Coûts directs de la non-conformité
Une pièce non conforme générée en production coûte en moyenne 3 à 5 fois son prix de revient pour être traitée (rebut, retouche, analyse, actions correctives). Si elle atteint le client, ce multiplicateur passe à 10-25 fois. En automobile, une alerte qualité chez un équipementier de rang 1 peut coûter entre 50 000 et 500 000 € (arrêt ligne, tri 100 %, expertise, pénalités contractuelles).
Le coût d'un instrument hors étalonnage
Un micromètre utilisé pendant 3 mois après son délai d'étalonnage avec une dérive de seulement 8 µm peut avoir généré des centaines de pièces à la limite de la tolérance, certaines potentiellement non conformes. Le coût de réévaluation de ces pièces — si elles n'ont pas encore été livrées — dépasse largement le coût d'un étalonnage (150-400 €). Après livraison, ce coût est multiplié par 10.
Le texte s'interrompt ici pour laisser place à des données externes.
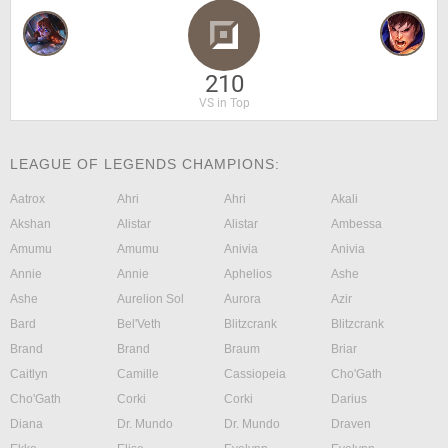
210
VS in Top
LEAGUE OF LEGENDS CHAMPIONS:
Aatrox
Ahri
Ahri
Akali
Akshan
Alistar
Alistar
Ambessa
Amumu
Amumu
Anivia
Anivia
Annie
Annie
Aphelios
Ashe
Ashe
Aurelion Sol
Aurora
Azir
Bard
Bel'Veth
Blitzcrank
Blitzcrank
Brand
Brand
Braum
Briar
Caitlyn
Camille
Cassiopeia
Cho'Gath
Cho'Gath
Corki
Corki
Darius
Diana
Dr. Mundo
Dr. Mundo
Draven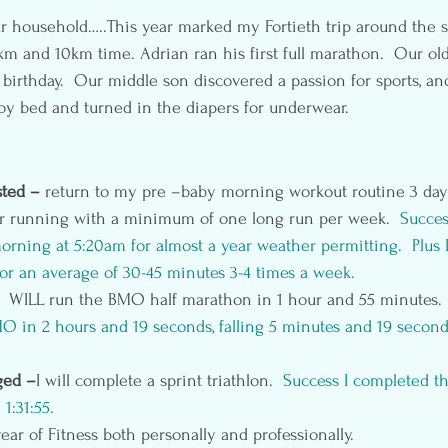
r household…..This year marked my Fortieth trip around the s
km and 10km time. Adrian ran his first full marathon.  Our old
h birthday.  Our middle son discovered a passion for sports, a
 boy bed and turned in the diapers for underwear.
ted – 
return to my pre –baby morning workout routine 3 day
or running with a minimum of one long run per week.  
Succes
orning at 5:20am for almost a year weather permitting.  Plus
 for an average of 30-45 minutes 3-4 times a week.
I  WILL run the BMO half marathon in 1 hour and 55 minutes. 
 in 2 hours and 19 seconds, falling 5 minutes and 19 second
ged –
I will complete a sprint triathlon. 
 Success I completed t
 1:31:55.
ear of Fitness both personally and professionally.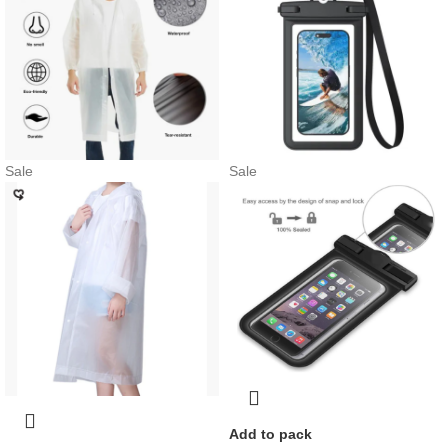
Sale
Sale
Add to pack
Rentabiliser la méthode OPERET
La méthode OPERET permet d'optimiser les intervalles d'étalonnage selon l'utilisation réelle des instruments. Un instrument rarement utilisé et dans un environnement peu agressif peut voir son intervalle augmenté de 25 %, réduisant d'autant les coûts d'étalonnage. À l'inverse, un instrument utilisé intensément en zone de rectification verra son intervalle raccourci, évitant les dérives silencieuses. Sur un parc de 100 instruments avec un coût moyen d'étalonnage de 250 €, l'optimisation OPERET peut générer 5 000 à 15 000 € d'économies annuelles.